What to do. Examine each line of the data. Copy those that contain the string "expression".
"""
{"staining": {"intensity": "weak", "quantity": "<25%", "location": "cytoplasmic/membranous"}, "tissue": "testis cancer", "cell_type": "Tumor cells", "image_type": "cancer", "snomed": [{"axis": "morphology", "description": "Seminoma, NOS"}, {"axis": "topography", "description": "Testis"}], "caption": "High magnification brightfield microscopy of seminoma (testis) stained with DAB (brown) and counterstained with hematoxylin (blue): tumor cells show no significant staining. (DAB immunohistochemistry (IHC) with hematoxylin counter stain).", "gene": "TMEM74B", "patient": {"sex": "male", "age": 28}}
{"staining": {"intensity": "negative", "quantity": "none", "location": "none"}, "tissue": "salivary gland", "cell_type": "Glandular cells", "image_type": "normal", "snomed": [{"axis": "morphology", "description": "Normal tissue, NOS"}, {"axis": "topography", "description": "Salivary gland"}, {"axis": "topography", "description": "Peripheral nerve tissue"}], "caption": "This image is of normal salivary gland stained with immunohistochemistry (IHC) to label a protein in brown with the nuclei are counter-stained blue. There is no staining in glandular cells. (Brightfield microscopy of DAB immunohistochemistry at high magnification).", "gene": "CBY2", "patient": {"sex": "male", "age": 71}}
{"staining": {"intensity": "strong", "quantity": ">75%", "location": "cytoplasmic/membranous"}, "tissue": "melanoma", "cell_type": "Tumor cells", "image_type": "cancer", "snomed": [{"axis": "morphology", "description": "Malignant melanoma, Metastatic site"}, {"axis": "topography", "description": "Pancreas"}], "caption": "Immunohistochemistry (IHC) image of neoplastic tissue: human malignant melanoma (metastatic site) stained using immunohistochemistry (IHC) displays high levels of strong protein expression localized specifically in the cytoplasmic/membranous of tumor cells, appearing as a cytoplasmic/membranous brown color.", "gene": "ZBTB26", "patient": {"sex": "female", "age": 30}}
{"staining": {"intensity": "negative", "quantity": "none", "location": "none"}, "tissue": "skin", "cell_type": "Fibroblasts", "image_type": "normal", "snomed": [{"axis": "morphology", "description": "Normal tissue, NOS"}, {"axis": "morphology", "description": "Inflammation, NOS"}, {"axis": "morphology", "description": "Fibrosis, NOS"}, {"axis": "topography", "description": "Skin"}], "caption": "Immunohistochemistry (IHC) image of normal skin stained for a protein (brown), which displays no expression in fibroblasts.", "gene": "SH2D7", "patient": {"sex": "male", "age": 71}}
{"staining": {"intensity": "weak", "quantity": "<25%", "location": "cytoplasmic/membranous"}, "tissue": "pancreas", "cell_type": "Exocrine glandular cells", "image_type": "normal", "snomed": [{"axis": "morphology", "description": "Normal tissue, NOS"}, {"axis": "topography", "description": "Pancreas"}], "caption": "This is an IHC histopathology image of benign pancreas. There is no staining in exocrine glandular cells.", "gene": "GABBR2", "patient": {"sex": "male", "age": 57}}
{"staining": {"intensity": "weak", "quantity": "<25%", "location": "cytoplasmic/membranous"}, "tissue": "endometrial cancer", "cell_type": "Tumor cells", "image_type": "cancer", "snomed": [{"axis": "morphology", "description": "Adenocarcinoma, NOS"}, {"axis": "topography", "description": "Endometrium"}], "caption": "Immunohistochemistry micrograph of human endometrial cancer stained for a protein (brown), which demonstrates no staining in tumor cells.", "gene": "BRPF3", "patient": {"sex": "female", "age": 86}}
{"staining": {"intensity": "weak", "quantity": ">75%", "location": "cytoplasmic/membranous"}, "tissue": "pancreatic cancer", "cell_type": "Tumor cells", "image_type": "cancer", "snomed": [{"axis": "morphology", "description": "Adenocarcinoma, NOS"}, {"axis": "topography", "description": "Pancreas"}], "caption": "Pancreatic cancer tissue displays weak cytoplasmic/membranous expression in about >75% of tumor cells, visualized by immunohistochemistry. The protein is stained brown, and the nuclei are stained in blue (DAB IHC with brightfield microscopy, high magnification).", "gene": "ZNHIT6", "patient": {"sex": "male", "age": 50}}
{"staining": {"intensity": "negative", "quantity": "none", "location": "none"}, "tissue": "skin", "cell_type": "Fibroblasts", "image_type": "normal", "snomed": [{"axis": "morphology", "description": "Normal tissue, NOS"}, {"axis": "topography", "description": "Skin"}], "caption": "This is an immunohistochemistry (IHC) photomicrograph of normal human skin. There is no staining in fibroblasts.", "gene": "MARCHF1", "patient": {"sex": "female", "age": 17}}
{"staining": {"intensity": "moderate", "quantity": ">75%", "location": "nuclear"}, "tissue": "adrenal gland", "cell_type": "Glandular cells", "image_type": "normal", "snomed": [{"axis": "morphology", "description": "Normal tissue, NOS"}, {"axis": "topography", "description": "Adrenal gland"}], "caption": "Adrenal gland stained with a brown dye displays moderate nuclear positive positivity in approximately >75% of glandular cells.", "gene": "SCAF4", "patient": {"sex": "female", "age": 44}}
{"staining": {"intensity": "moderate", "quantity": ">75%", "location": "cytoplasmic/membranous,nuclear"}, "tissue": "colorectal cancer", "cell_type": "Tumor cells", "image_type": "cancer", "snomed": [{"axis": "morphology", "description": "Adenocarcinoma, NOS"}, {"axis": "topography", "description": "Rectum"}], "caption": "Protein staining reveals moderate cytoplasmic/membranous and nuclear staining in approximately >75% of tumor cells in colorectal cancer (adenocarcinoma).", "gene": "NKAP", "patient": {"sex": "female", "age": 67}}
"""
Exercise response.
{"staining": {"intensity": "strong", "quantity": ">75%", "location": "cytoplasmic/membranous"}, "tissue": "melanoma", "cell_type": "Tumor cells", "image_type": "cancer", "snomed": [{"axis": "morphology", "description": "Malignant melanoma, Metastatic site"}, {"axis": "topography", "description": "Pancreas"}], "caption": "Immunohistochemistry (IHC) image of neoplastic tissue: human malignant melanoma (metastatic site) stained using immunohistochemistry (IHC) displays high levels of strong protein expression localized specifically in the cytoplasmic/membranous of tumor cells, appearing as a cytoplasmic/membranous brown color.", "gene": "ZBTB26", "patient": {"sex": "female", "age": 30}}
{"staining": {"intensity": "negative", "quantity": "none", "location": "none"}, "tissue": "skin", "cell_type": "Fibroblasts", "image_type": "normal", "snomed": [{"axis": "morphology", "description": "Normal tissue, NOS"}, {"axis": "morphology", "description": "Inflammation, NOS"}, {"axis": "morphology", "description": "Fibrosis, NOS"}, {"axis": "topography", "description": "Skin"}], "caption": "Immunohistochemistry (IHC) image of normal skin stained for a protein (brown), which displays no expression in fibroblasts.", "gene": "SH2D7", "patient": {"sex": "male", "age": 71}}
{"staining": {"intensity": "weak", "quantity": ">75%", "location": "cytoplasmic/membranous"}, "tissue": "pancreatic cancer", "cell_type": "Tumor cells", "image_type": "cancer", "snomed": [{"axis": "morphology", "description": "Adenocarcinoma, NOS"}, {"axis": "topography", "description": "Pancreas"}], "caption": "Pancreatic cancer tissue displays weak cytoplasmic/membranous expression in about >75% of tumor cells, visualized by immunohistochemistry. The protein is stained brown, and the nuclei are stained in blue (DAB IHC with brightfield microscopy, high magnification).", "gene": "ZNHIT6", "patient": {"sex": "male", "age": 50}}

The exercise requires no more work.